> [Text provided]
%%

This 2019 Burmese horror hit has been praised for its performances, cinematography, and sound design—and to be fair, it does look and sound way better than the script deserves. It’s like a beautifully frosted cake filled with slightly expired custard. You can admire the decoration while your brain quietly goes, “Huh. That aftertaste is… not great.”


Welcome to the Haunted Colonial Instagram House

Our story follows Aung Thura (Nine Nine), a magazine editor, his wife May (Wutt Hmone Shwe Yi), and their autistic daughter Siri/Thiri (Pyae Pyae), who move from the city to a colonial mansion in Yay-Nan-Chaung for his new job. Because nothing says “healthy fresh start for a struggling family” like an ancient house in the middle of nowhere decorated with unsettling antique photographs and zero exit strategy.

The mansion itself is the best character in the movie. It’s decaying, atmospheric, washed in that golden horror-film lighting that screams, “Something died here and never left… but also, nice woodwork.” The walls are lined with old glass photos of the previous owner, Daung, and his adopted children—all captured with an old mirror technique that makes them look eerily lifelike.

%%

> [Stored entries]
%%

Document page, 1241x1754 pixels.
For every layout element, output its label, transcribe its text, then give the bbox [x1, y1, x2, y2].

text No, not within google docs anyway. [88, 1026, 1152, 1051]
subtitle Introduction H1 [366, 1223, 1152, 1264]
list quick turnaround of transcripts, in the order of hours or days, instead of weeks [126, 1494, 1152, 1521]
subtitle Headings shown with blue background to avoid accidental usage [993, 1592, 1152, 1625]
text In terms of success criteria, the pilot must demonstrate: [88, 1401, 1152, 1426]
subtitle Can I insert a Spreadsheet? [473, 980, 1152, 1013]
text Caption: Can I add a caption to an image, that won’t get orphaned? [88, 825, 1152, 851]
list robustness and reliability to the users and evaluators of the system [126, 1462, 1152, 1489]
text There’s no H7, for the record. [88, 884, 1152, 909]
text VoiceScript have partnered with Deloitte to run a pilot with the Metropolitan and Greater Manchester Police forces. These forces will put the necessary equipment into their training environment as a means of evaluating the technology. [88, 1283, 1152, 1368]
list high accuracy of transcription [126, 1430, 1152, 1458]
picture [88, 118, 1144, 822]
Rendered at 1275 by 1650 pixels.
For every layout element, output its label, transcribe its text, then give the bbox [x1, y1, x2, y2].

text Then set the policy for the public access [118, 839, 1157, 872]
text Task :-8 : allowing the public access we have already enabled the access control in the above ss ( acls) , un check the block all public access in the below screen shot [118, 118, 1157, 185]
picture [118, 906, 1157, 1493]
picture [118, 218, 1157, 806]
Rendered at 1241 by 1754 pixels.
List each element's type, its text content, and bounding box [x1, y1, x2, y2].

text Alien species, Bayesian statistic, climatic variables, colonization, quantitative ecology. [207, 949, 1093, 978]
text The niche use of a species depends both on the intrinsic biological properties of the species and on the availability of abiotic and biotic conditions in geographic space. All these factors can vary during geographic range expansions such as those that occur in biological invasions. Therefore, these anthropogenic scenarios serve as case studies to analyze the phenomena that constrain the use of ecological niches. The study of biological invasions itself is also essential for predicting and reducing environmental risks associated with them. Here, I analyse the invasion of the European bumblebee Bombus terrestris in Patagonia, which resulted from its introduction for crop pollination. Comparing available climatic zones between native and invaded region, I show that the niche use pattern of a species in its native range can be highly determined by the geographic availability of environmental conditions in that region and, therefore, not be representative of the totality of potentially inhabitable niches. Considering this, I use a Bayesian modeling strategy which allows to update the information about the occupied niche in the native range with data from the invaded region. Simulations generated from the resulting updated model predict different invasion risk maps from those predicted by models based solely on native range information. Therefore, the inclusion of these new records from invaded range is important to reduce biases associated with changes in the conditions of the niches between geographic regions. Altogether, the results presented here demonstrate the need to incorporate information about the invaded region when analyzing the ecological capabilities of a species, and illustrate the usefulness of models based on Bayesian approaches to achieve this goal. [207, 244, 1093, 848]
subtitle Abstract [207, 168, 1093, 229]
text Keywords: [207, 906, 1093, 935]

%%

> [Task statement]
Answer these questions from the horror film review:
(a) In what year was the film released?
(b) To what town does the family move?
(c) What is the name of the previous owner shown in the mansion's old photos?
Answer using only the text.

> [Response to this task]
(a) 2019
(b) Yay-Nan-Chaung
(c) Daung